Headline CPI isn’t, and shouldn’t be, a measure that drives what the Federal Reserve does next. For that, we need to look at what’s now known as “supercore inflation,” covering the services sector excluding shelter. These businesses are particularly sensitive to wages. This measure also suggests that disinflation has stalled. It’s not just about base effects, but also high on a month-on-month basis:

The focus on core services seems justified as it now effectively accounts for all inflation. As this chart from the Bloomberg economic analysis (ECAN <GO> on the terminal) shows, it’s higher than the headline, meaning that all the other components net out to less than zero:

The trimmed mean measure published by the Cleveland Fed is beloved by statisticians. It excludes the biggest outliers in either direction and takes the average of the rest for a good measure of core underlying inflation. On a year-on-year basis, disinflation continues but has become painfully slow. The month-on-month version has risen for the last two months, having hit a low last summer. This seems to confirm a picture of a disinflation which if not totally stalled or reversed is disappointingly slow:

The clearest reason for hope is that the BLS’s methodology for shelter inflation tends to be seriously lagged, meaning that it might well be overstating rental inflation. That’s important because CPI excluding shelter is back below 2% — and shelter inflation is falling, though slowly:

In the context of expectations of a faster fall, and the dominant narrative that inflation has now been licked, this was a disappointing report. Not disastrous, but certainly not strengthening the case for imminent rate cuts. Rather, it appeared to confirm fears that the “last mile” of disinflation to get back to the Fed’s 2% inflation target was going to be difficult, with the easiest gains now in the past. Tiffany Wilding, economist at Pimco, summed it up as follows:

The deflationary impulse from normalizing supply chains is a tailwind that will eventually fade. Shelter inflation continues to slowly cool, and services ex-shelter inflation remains sticky — supported by still-elevated wage growth. We think this backdrop is likely to mean that disinflation, which was incredibly fast by historical standards in 2023, could be slower and more complicated in 2024.

Jeff Schulze of ClearBridge averred that the print “confirms that the process of disinflation will not be a straight line down, requiring further patience from the Fed before officially transitioning towards an easing cycle.” He added that core goods inflation ticked into slightly positive territory for the month, breaking a streak of six consecutive declines. Taken together, he concluded, “This print should put some modest upward pressure on long-term Treasury yields as near-term expectations for rate cuts are pushed out slightly.”

Of course, 10-year yields fell for the day (and had done so before news of strikes against the Houthis in the Red Sea gave reason to be nervous about oil prices again).
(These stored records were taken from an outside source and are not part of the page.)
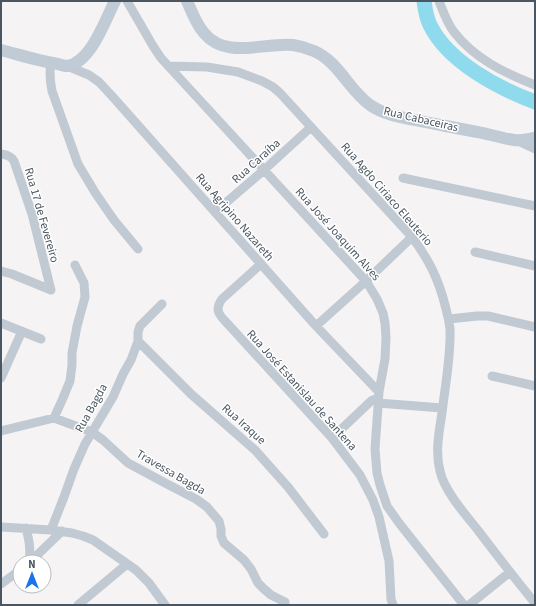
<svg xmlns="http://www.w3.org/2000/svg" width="536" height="606" font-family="'Source Sans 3',sans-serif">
  <rect width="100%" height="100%" fill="#f5f3f3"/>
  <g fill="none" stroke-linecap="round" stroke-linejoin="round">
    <path stroke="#90daee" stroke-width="15" d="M 424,1 C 425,9 426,17 430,25 C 448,62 498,88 535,102"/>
    <path stroke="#c1cad2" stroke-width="9" d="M 127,1 L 153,46 L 161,58 L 366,281 L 377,299 L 383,313 L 385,323 L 386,338 L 385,359 L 379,392 L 375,449 L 377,473 L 380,485 L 387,506 L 399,523 L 464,605
      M 439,1 C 443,11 447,23 454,32 C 474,58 504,73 535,85
      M 51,63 C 49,73 50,81 52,91 L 78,164 L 96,194 L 114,220 L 138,249
      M 67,66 L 89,75 L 99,82 L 112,96 L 316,326 L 379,392
      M 168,66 L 207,67 L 238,72 L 262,81 L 273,87 L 280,93 L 311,127 L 412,237 C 429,260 438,278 445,305 C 447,313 449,320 450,329 C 451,357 445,386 442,413 C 439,432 435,452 440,471 C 444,490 464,513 477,529 C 496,554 515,579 535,603
      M 518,141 L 535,149
      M 1,154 C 7,155 11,156 14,161 L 32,214 L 51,290
      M 403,178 L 535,206
      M 215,212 L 264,170 L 311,127
      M 475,252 L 535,266
      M 261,264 L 222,299 C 215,309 218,314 226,322 L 332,438 L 360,475 L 373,500 L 379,517 L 389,561 L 391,599 L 393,605
      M 1,271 L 12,274 L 51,290
      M 449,319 L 477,316 L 488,316 L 535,327
      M 1,323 L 41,339
      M 316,326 L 366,281 L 412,237
      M 138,341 L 191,394 L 255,450 L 288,487 L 324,534
      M 492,376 L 535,386
      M 1,378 L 22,331
      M 378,403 L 442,408
      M 54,418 L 92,432 L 103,440 L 128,463 L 167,484 L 196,499 L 207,507 L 219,521 L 221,529 L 221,536 L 224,543 L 244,560 L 251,569 L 258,583 L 264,589 L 271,595 L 285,602
      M 1,431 L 54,418 L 63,398 L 70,381 L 72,365 L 72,353 L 77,326 L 85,297 L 84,283 L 75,265
      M 332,438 L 371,401 L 378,398
      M 1,527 L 51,530 L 72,533 L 83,536 L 93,540 L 136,570 L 149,583 L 165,605
      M 26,528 C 29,540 31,549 29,562
      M 51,530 L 64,497 L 74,469 L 85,444 L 113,397 L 123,374 L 131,360 L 138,341 L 138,332 L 140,326 L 162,304
      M 30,562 L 62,531
      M 1,584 L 20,570
      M 78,605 L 127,564
      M 469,605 L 510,572"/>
    <path stroke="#c1cbd6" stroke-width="12" d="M 187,1 C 192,12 196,24 204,33 C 226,60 264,42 293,45 C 300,46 307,48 314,51 C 339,62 348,89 370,105 C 386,116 406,118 425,122 C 441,125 456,128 472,131 C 486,133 500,138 514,140 C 521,141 528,139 535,138
      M 1,50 C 20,55 39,61 58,64 C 61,65 64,66 67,66 C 91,63 105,20 115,1"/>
  </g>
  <g text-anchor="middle" stroke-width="3" stroke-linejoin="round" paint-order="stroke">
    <g font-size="12" fill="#4a5661" stroke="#fff">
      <text transform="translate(421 119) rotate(13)" y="4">Rua Cabaceiras</text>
      <text transform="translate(256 161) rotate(-42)" y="4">Rua Caraíba</text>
      <text transform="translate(387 194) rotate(49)" y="4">Rua Agdo Ciriaco Eleuterio</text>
      <text transform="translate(42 215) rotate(74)" y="4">Rua 17 de Fevereiro</text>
      <text transform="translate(235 217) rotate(49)" y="4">Rua Agripino Nazareth</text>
      <text transform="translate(338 234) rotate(48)" y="4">Rua José Joaquim Alves</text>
      <text transform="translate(302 390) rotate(48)" y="4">Rua José Estanislau de Santena</text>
      <text transform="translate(91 408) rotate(-61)" y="4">Rua Bagda</text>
      <text transform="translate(244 424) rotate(42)" y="4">Rua Iraque</text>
      <text transform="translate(171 472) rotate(30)" y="4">Travessa Bagda</text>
    </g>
  </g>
  <rect width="536" height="606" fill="none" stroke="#4a5661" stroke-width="4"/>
  <g transform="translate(32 574)"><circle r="19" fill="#ffffff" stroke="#b7bbc0"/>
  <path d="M0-3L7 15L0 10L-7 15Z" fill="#1a73e8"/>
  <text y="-6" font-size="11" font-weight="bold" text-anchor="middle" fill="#4a5661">N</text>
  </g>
</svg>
The immediate reaction to the inflation news was taken as a great buying opportunity, and brought the yield back below 4%:

It’s hard to see how the Fed can start cuts as early as March, with disinflation stalled and inflation still above target. Yet federal funds futures barely moved. They still discount five cuts this year, while the chance of a 25 basis-point cut in March is still put as high as 63%. The market odds on a cut briefly exceeded 90% in the aftermath of Jerome Powell’s dovish performance at the last Federal Open Market Committee meeting; but this now seems an overly high belief in rate cuts:

What can explain it, other than complacency? The numbers are a tad disappointing but not terrifying, while shelter should help bring overall prices down a bit further. They weren’t a game changer, particularly given the widespread belief that the last stage of disinflation would be the hardest.